Return each line of the listing in which the word "middle" appears.

☆ ☆ ☆

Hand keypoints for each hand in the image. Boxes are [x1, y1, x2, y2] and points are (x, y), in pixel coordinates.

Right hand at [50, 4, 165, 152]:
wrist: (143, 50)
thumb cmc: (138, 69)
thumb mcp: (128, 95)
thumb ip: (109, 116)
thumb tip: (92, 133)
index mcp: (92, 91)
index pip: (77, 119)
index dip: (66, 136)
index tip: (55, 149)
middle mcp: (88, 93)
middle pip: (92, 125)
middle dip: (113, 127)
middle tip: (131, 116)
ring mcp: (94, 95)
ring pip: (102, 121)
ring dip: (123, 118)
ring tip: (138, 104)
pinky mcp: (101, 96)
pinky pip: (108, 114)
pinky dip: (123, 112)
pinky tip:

☆ ☆ ☆

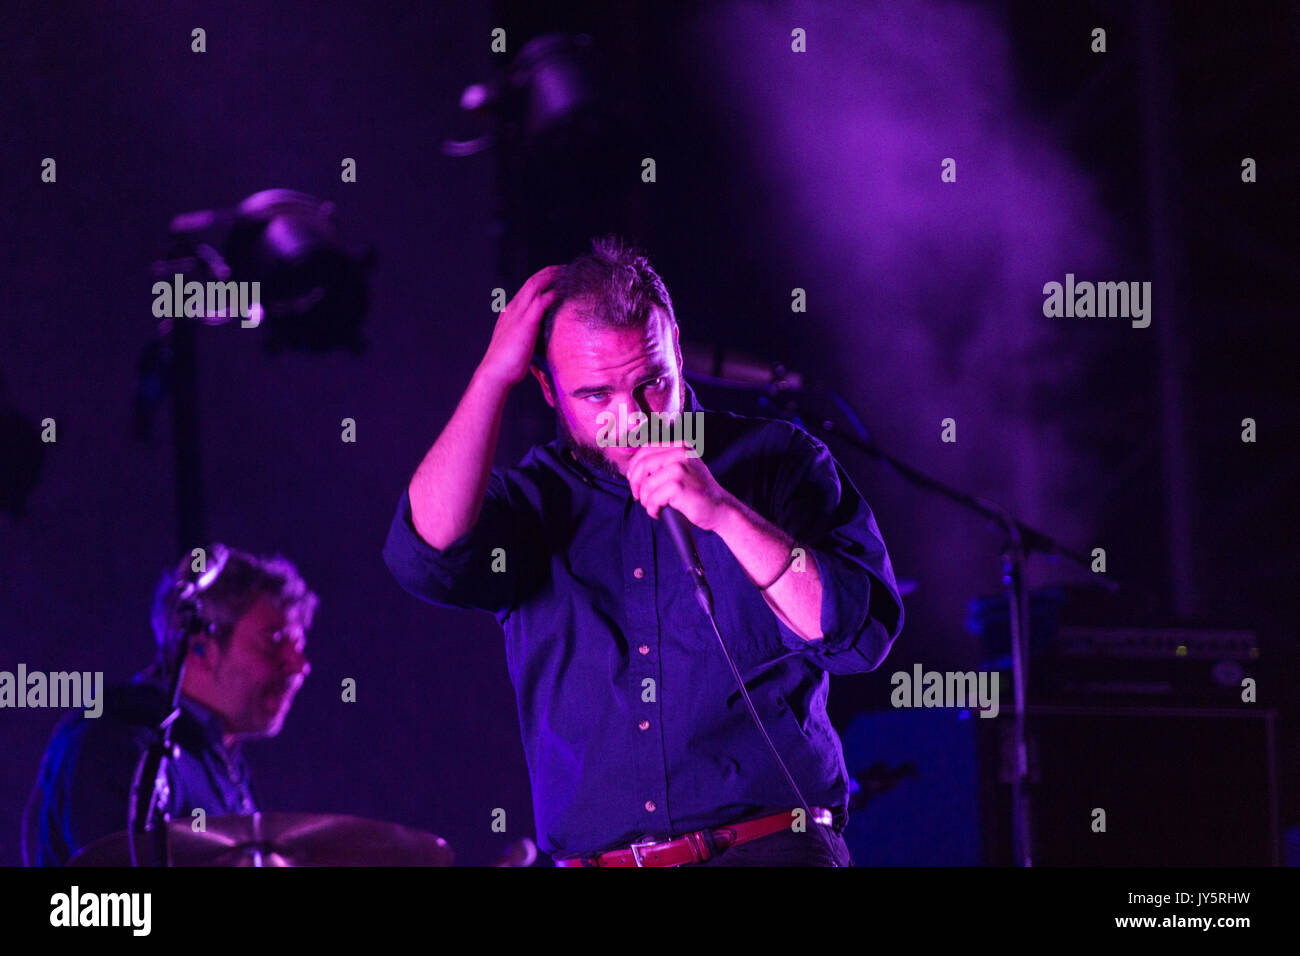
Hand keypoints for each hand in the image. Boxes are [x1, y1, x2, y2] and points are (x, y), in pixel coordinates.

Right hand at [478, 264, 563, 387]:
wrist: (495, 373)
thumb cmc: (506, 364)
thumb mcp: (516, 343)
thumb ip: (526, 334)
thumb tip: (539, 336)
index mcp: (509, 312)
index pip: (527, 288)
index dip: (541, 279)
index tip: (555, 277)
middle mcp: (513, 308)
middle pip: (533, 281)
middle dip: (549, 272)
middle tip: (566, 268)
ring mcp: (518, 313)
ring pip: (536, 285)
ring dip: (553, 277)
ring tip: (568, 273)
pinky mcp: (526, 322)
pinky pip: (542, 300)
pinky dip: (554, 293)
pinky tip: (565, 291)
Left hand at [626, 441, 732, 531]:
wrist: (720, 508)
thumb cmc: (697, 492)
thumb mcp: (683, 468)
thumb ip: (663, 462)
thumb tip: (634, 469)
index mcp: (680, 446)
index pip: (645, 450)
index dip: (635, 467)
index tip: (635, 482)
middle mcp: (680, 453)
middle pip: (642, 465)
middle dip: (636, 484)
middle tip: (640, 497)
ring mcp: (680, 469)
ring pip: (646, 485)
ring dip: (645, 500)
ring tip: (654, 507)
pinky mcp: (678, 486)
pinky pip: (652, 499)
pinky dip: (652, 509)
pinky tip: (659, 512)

☆ ☆ ☆

§ REPLY:
middle mcp: (88, 93)
middle pip: (92, 125)
middle dip: (113, 127)
middle tip: (131, 116)
middle mcp: (513, 308)
middle pip: (533, 281)
middle dip: (549, 272)
middle tip: (566, 268)
middle mcp: (680, 453)
middle pip: (642, 465)
middle dip: (636, 484)
middle tip: (640, 497)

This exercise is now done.